Your spine is made up of 24 bones, called vertebrae, which are stacked on top of one another. These bones connect to create a canal that protects the spinal cord. The seven small vertebrae that begin at the base of the skull and form the neck comprise the cervical spine.
Other parts of your spine include:
Spinal cord and nerves. These "electrical cables" travel through the spinal canal carrying messages between your brain and muscles. Nerve roots branch out from the spinal cord through openings in the vertebrae (foramen).
Intervertrebral disks. In between your vertebrae are flexible intervertebral disks. They act as shock absorbers when you walk or run. Intervertebral disks are flat and round and about a half inch thick. They are made up of two components:
Annulus fibrosus. This is the tough, flexible outer ring of the disk.
Nucleus pulposus. This is the soft, jelly-like center of the disk.

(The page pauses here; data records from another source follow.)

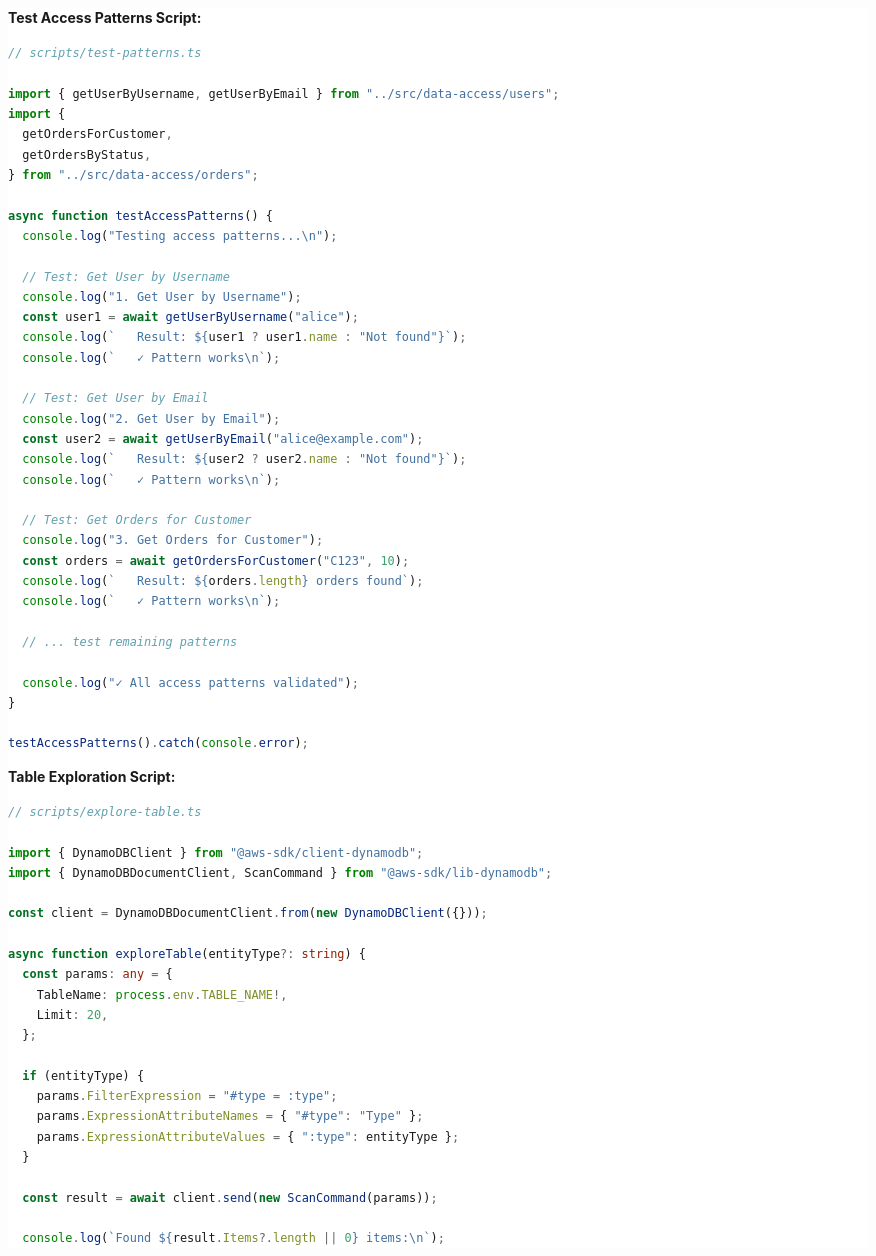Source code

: **Test Access Patterns Script:**

```typescript
// scripts/test-patterns.ts

import { getUserByUsername, getUserByEmail } from "../src/data-access/users";
import {
  getOrdersForCustomer,
  getOrdersByStatus,
} from "../src/data-access/orders";

async function testAccessPatterns() {
  console.log("Testing access patterns...\n");

  // Test: Get User by Username
  console.log("1. Get User by Username");
  const user1 = await getUserByUsername("alice");
  console.log(`   Result: ${user1 ? user1.name : "Not found"}`);
  console.log(`   ✓ Pattern works\n`);

  // Test: Get User by Email
  console.log("2. Get User by Email");
  const user2 = await getUserByEmail("alice@example.com");
  console.log(`   Result: ${user2 ? user2.name : "Not found"}`);
  console.log(`   ✓ Pattern works\n`);

  // Test: Get Orders for Customer
  console.log("3. Get Orders for Customer");
  const orders = await getOrdersForCustomer("C123", 10);
  console.log(`   Result: ${orders.length} orders found`);
  console.log(`   ✓ Pattern works\n`);

  // ... test remaining patterns

  console.log("✓ All access patterns validated");
}

testAccessPatterns().catch(console.error);
```

**Table Exploration Script:**

```typescript
// scripts/explore-table.ts

import { DynamoDBClient } from "@aws-sdk/client-dynamodb";
import { DynamoDBDocumentClient, ScanCommand } from "@aws-sdk/lib-dynamodb";

const client = DynamoDBDocumentClient.from(new DynamoDBClient({}));

async function exploreTable(entityType?: string) {
  const params: any = {
    TableName: process.env.TABLE_NAME!,
    Limit: 20,
  };

  if (entityType) {
    params.FilterExpression = "#type = :type";
    params.ExpressionAttributeNames = { "#type": "Type" };
    params.ExpressionAttributeValues = { ":type": entityType };
  }

  const result = await client.send(new ScanCommand(params));

  console.log(`Found ${result.Items?.length || 0} items:\n`);
```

Cervical radiculopathy most often arises from degenerative changes that occur in the spine as we age or from an injury that causes a herniated, or bulging, intervertebral disk. As the disks in the spine age, they lose height and begin to bulge. They also lose water content, begin to dry out, and become stiffer. This problem causes settling, or collapse, of the disk spaces and loss of disk space height. As the disks lose height, the vertebrae move closer together. The body responds to the collapsed disk by forming more bone —called bone spurs—around the disk to strengthen it. These bone spurs contribute to the stiffening of the spine. They may also narrow the foramen—the small openings on each side of the spinal column where the nerve roots exit—and pinch the nerve root. Degenerative changes in the disks are often called arthritis or spondylosis. These changes are normal and they occur in everyone. In fact, nearly half of all people middle-aged and older have worn disks and pinched nerves that do not cause painful symptoms. It is not known why some patients develop symptoms and others do not.

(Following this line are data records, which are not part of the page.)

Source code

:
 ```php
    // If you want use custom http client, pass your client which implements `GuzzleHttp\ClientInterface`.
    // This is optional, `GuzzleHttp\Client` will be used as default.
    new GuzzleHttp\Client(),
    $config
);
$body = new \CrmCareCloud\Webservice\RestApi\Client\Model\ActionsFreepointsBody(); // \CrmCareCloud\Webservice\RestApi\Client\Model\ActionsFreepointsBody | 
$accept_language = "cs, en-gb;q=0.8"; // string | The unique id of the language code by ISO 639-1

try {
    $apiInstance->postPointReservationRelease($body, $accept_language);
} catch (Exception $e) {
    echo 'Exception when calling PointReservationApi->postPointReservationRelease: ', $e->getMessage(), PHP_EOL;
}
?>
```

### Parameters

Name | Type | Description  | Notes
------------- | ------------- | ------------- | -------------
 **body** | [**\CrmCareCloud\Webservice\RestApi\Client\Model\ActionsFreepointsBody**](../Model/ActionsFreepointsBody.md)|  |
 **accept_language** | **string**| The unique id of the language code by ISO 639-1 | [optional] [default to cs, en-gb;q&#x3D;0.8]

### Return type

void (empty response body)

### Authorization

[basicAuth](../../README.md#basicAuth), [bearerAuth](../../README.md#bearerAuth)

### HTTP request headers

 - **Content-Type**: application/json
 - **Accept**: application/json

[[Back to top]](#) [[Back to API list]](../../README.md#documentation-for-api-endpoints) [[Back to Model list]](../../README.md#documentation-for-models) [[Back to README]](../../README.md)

(Left) Side view of a healthy cervical vertebra and disk. (Right) A disk that has degenerated and collapsed.
A disk herniates when its jelly-like center (nucleus) pushes against its outer ring (annulus). If the disk is very worn or injured, the nucleus may squeeze all the way through. When the herniated disk bulges out toward the spinal canal, it puts pressure on the sensitive nerve root, causing pain and weakness in the area the nerve supplies. A herniated disk often occurs with lifting, pulling, bending, or twisting movements.

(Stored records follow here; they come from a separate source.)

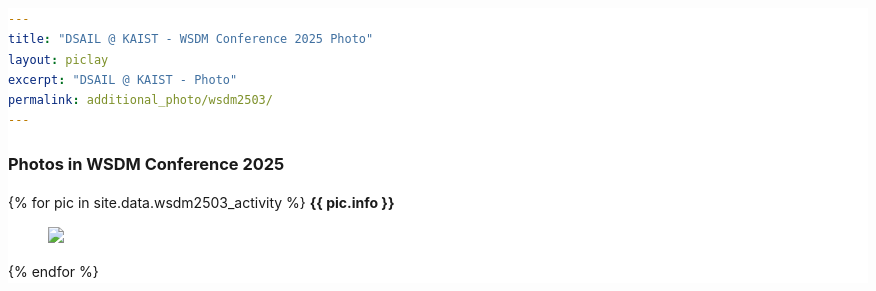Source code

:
 ```yaml
---
title: "DSAIL @ KAIST - WSDM Conference 2025 Photo"
layout: piclay
excerpt: "DSAIL @ KAIST - Photo"
permalink: additional_photo/wsdm2503/
---
```


<div class="container-fluid">
<div class="row">
<div id="textid" class="col-sm-12">
<h3> Photos in WSDM Conference 2025 </h3>
{% for pic in site.data.wsdm2503_activity %}
<strong>
{{ pic.info }}
</strong>
<figure>
<img src="{{ site.url }}{{ site.baseurl }}/images/activity/wsdm2503/{{ pic.image }}" width="100%" />
</figure>
{% endfor %}
</div>
</div>
</div>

Herniated disk (side view and cross section)
In most cases, the pain of cervical radiculopathy starts at the neck and travels down the arm in the area served by the damaged nerve. This pain is usually described as burning or sharp. Certain neck movements—like extending or straining the neck or turning the head—may increase the pain. Other symptoms include:
Tingling or the feeling of "pins and needles" in the fingers or hand
Weakness in the muscles of the arm, shoulder, or hand
Loss of sensation
Some patients report that pain decreases when they place their hands on top of their head. This movement may temporarily relieve pressure on the nerve root.
Initial treatment for cervical radiculopathy is non-surgical and include physical therapy for evaluation and treatment. Specific movement based on the examination may reduce pain as well as other strengthening exercises and traction. Other treatment modalities are available based on the PT examination.
If after a period of time nonsurgical treatment does not relieve your symptoms, your doctor may recommend surgery. There are several surgical procedures to treat cervical radiculopathy. The procedure your doctor recommends will depend on many factors, including what symptoms you are experiencing and the location of the involved nerve root.